## begin Document text

Defendant Sansone Group/DDR LLC (“Sansone”) provided management services to governmentsubsidized housing facilities such as the Apartments. (Id., ¶ 3).
1
The facts in the Court’s background section are taken directly from Plaintiff’s Amended
Complaint (ECF No. 24). Defendants have not yet filed Answers to Plaintiff’s Amended
Complaint.
Plaintiff began her employment with the Apartments in 1981. (Id., ¶ 6). Plaintiff became
Property Manager of the Apartments in 1992. (Id.). Plaintiff was serving as the Property Manager
of the Apartments in 2004 when Alpha Terrace and Sansone entered into an agreement for Sansone
to assume the management of the Apartments. (Id.). Sansone began assuming the financial and
physical control of the Apartments in 2004. (Id., ¶ 7). In 2006, Alpha Terrace began the process of
seeking federal tax credits, which required obtaining certain certifications from tenants. (Id.).

## end Document text
## begin Provided records

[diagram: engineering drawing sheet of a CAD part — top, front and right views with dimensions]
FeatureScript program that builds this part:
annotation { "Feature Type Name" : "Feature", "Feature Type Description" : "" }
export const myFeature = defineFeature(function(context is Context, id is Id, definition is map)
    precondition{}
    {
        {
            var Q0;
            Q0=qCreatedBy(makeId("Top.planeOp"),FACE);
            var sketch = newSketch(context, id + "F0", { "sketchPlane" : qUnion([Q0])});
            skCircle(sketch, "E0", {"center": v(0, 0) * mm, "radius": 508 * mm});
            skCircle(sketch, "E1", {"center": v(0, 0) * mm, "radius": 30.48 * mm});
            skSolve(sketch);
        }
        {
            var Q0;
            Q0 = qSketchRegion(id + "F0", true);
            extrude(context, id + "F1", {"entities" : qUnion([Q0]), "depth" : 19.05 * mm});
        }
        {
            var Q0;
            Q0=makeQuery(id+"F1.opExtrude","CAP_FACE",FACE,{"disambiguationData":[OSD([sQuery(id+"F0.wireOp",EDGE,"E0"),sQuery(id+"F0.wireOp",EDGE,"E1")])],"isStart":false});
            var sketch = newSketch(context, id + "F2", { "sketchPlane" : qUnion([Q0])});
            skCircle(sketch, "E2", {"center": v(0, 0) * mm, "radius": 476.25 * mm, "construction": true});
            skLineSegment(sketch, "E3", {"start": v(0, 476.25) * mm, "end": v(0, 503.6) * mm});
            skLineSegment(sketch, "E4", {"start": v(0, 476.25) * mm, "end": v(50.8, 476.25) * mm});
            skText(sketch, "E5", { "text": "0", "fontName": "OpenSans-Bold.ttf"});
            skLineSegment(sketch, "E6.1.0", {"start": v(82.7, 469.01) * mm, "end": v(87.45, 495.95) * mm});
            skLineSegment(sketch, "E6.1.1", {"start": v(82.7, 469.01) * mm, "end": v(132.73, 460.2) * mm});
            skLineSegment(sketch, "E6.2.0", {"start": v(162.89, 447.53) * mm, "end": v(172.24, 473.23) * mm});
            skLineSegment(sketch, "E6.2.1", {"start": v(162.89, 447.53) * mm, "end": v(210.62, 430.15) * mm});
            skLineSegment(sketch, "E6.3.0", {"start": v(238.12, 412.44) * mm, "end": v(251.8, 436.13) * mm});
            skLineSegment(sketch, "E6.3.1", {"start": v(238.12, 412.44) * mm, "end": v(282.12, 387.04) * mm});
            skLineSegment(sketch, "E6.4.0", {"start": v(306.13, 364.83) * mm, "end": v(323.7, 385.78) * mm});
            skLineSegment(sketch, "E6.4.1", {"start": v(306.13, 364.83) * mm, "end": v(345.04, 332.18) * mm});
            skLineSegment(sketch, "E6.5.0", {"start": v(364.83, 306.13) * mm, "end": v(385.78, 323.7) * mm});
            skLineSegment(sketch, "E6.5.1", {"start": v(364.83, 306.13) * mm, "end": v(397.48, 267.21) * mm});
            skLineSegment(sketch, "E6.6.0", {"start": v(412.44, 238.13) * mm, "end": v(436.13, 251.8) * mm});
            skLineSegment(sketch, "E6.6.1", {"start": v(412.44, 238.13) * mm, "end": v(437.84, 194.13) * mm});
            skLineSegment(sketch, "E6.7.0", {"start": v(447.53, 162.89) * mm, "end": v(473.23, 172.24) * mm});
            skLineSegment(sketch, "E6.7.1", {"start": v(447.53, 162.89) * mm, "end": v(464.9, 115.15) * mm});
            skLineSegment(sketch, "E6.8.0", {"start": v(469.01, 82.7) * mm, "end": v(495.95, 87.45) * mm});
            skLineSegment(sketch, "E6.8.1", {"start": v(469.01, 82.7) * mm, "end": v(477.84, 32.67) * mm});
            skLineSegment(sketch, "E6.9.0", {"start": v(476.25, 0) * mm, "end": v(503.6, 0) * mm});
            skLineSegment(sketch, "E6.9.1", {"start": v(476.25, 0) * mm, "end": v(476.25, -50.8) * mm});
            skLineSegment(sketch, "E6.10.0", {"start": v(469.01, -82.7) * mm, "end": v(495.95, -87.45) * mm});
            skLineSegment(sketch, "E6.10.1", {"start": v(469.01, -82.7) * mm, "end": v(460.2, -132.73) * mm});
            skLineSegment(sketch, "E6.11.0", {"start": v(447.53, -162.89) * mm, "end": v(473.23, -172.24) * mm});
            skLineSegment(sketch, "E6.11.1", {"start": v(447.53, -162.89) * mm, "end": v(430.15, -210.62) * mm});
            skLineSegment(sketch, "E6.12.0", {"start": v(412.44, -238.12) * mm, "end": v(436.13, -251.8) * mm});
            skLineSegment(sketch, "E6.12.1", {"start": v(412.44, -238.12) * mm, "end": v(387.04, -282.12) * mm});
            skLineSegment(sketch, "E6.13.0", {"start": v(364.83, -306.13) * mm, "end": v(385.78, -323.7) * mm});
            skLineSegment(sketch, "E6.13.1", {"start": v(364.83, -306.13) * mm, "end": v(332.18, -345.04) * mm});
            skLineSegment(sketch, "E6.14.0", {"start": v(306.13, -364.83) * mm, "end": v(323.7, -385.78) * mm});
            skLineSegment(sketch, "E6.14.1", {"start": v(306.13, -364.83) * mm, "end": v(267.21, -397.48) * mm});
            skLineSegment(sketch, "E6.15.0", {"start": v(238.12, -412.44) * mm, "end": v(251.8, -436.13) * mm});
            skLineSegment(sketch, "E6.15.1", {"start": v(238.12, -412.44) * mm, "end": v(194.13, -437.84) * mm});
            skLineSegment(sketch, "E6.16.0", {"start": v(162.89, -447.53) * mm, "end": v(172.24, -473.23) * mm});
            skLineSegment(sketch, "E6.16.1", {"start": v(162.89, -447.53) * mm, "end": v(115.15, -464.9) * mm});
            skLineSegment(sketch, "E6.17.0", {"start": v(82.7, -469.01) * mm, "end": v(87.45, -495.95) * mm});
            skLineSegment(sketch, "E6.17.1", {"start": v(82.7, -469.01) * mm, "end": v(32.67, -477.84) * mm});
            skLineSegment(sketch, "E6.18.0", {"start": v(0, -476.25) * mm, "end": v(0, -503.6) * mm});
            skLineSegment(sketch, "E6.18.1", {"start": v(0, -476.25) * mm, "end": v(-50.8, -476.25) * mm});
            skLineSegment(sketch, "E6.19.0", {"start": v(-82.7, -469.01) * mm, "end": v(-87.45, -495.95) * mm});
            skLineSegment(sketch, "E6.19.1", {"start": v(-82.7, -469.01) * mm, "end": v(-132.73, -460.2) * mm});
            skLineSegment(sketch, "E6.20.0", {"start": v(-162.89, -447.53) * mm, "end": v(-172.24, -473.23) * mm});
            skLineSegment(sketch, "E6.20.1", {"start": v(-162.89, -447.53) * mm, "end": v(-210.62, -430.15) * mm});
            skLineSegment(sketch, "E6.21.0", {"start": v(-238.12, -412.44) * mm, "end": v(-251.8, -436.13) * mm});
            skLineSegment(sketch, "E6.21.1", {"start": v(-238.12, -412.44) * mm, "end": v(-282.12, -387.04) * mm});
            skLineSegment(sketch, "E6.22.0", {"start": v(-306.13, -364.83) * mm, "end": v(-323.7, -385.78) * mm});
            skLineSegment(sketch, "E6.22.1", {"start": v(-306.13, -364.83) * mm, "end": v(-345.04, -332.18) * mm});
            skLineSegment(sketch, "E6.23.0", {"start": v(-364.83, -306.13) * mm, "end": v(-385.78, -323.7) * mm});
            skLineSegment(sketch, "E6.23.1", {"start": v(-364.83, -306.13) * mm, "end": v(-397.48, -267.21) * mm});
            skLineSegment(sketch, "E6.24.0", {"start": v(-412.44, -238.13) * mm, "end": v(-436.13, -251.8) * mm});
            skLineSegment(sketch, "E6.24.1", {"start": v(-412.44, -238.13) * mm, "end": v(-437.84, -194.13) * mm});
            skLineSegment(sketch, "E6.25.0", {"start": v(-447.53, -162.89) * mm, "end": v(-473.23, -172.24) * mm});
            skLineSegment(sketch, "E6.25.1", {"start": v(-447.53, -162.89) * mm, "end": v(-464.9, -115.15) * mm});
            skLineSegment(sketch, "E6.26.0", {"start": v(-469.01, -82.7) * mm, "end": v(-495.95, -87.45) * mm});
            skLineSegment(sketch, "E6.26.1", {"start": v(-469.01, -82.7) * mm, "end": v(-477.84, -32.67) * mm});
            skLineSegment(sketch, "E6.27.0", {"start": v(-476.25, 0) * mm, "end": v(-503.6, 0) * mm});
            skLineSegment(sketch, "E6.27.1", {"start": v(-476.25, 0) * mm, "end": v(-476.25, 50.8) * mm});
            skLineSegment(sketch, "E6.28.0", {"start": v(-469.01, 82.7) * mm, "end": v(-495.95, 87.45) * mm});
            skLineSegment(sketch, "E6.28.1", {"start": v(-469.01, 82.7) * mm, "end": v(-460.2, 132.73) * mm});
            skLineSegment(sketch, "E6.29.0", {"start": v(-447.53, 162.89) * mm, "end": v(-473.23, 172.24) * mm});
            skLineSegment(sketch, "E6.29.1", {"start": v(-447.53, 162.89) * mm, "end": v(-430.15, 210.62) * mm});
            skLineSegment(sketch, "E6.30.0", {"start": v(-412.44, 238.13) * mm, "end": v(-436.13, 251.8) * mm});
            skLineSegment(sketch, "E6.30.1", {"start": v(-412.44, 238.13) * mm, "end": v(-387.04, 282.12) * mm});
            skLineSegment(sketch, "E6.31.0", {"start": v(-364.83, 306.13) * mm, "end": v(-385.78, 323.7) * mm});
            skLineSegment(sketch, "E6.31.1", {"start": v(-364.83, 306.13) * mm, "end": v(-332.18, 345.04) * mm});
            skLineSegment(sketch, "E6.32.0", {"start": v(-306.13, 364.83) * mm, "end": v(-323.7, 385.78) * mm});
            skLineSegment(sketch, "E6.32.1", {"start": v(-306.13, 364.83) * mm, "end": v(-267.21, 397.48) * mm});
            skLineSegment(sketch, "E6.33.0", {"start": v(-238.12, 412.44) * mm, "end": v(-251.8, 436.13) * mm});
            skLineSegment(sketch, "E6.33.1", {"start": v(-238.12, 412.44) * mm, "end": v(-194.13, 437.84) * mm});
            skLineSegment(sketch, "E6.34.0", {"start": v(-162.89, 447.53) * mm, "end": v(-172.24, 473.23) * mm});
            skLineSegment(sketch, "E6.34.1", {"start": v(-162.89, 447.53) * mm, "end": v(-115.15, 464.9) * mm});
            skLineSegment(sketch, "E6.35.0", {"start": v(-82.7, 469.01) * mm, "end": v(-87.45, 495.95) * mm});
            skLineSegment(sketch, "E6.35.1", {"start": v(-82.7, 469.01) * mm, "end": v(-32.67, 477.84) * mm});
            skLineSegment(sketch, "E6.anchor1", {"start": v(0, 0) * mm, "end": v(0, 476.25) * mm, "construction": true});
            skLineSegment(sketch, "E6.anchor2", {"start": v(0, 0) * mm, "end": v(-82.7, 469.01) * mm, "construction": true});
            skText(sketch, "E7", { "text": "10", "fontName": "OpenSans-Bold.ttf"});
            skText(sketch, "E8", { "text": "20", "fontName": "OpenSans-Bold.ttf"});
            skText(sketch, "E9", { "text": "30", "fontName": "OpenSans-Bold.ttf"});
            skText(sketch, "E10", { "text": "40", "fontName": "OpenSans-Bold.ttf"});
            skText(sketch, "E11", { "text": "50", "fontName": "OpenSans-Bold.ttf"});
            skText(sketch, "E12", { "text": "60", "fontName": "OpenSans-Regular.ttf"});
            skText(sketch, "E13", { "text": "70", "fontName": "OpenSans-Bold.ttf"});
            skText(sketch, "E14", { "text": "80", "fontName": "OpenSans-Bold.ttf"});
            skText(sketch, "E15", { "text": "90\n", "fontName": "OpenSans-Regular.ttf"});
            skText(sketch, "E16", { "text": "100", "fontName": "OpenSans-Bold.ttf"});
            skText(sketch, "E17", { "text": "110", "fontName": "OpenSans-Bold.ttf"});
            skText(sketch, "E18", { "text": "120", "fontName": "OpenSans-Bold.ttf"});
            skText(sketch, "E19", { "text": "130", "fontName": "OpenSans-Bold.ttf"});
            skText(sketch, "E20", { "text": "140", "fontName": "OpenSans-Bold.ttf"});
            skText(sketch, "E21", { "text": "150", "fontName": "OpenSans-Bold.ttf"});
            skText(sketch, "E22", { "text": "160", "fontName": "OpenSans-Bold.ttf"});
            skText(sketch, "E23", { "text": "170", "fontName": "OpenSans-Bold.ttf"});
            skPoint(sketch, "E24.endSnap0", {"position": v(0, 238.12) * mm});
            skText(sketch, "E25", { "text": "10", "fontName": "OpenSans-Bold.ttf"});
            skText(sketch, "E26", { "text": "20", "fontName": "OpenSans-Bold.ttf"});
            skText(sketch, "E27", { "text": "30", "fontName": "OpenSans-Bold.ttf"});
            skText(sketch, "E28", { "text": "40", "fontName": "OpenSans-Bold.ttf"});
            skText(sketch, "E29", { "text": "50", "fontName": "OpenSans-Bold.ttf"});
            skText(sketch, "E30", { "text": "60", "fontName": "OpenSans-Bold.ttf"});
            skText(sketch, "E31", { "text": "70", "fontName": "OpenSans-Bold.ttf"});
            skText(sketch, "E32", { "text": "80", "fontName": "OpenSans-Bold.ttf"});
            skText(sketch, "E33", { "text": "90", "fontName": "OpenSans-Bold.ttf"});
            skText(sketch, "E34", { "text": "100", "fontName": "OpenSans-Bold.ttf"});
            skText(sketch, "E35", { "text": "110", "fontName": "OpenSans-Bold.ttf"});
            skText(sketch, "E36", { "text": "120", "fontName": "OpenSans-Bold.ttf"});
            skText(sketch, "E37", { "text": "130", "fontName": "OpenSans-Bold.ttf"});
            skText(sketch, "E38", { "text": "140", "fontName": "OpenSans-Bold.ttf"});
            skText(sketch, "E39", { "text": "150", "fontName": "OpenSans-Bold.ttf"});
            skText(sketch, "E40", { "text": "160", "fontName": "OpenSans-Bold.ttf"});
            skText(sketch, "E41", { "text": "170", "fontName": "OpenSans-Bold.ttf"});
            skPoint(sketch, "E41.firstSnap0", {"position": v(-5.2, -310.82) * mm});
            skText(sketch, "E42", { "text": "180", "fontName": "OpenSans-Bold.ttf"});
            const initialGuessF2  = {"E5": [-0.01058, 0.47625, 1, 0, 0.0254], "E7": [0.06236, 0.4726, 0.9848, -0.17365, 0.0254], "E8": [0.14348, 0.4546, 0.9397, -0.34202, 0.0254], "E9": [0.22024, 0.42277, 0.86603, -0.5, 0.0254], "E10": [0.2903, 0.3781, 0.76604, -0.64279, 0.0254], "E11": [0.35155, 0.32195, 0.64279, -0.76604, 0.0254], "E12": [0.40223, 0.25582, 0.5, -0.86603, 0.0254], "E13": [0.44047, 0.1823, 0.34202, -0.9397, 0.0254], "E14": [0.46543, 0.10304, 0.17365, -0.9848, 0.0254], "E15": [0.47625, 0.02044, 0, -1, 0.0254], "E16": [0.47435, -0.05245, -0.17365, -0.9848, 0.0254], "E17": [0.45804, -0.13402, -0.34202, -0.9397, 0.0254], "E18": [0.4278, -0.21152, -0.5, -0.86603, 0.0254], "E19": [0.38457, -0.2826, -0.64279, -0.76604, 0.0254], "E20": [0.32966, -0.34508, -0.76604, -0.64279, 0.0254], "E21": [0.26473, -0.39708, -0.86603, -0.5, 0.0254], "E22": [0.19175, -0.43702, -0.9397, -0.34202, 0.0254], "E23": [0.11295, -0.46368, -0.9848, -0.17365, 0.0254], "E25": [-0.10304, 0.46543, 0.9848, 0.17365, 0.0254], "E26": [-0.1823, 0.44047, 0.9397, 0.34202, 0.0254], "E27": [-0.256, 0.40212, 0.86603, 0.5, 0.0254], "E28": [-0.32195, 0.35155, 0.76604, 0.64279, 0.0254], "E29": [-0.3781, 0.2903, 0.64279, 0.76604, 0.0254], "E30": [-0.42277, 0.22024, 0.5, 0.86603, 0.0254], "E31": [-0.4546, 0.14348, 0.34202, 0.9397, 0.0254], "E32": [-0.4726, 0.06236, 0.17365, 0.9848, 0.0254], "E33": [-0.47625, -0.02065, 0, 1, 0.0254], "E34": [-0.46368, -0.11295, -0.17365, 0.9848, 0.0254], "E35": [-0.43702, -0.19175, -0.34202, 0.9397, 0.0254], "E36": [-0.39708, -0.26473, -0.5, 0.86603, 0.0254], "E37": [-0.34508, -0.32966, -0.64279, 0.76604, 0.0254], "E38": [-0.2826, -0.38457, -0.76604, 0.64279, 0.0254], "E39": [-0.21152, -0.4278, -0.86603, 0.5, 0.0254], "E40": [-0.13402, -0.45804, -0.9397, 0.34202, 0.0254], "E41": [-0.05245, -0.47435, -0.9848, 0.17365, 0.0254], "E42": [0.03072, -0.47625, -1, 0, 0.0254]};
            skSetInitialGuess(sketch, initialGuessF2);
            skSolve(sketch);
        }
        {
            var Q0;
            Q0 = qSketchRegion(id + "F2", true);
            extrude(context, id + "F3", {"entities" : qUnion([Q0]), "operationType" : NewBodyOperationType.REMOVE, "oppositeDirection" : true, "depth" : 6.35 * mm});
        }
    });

## end Provided records

Directives:
[a] According to the court opinion's background facts, in what year did the plaintiff become Property Manager of the Apartments?
[b] Reproduce the court opinion's passage word for word, beginning at the words "Defendant Sansone Group/DDR" and stopping after the words "from tenants. (Id.).".

Outputs by task:
[a] 1992

[b]
Defendant Sansone Group/DDR LLC (“Sansone”) provided management services to governmentsubsidized housing facilities such as the Apartments. (Id., ¶ 3).
1
The facts in the Court’s background section are taken directly from Plaintiff’s Amended
Complaint (ECF No. 24). Defendants have not yet filed Answers to Plaintiff’s Amended
Complaint.
Plaintiff began her employment with the Apartments in 1981. (Id., ¶ 6). Plaintiff became
Property Manager of the Apartments in 1992. (Id.). Plaintiff was serving as the Property Manager
of the Apartments in 2004 when Alpha Terrace and Sansone entered into an agreement for Sansone
to assume the management of the Apartments. (Id.). Sansone began assuming the financial and
physical control of the Apartments in 2004. (Id., ¶ 7). In 2006, Alpha Terrace began the process of
seeking federal tax credits, which required obtaining certain certifications from tenants. (Id.).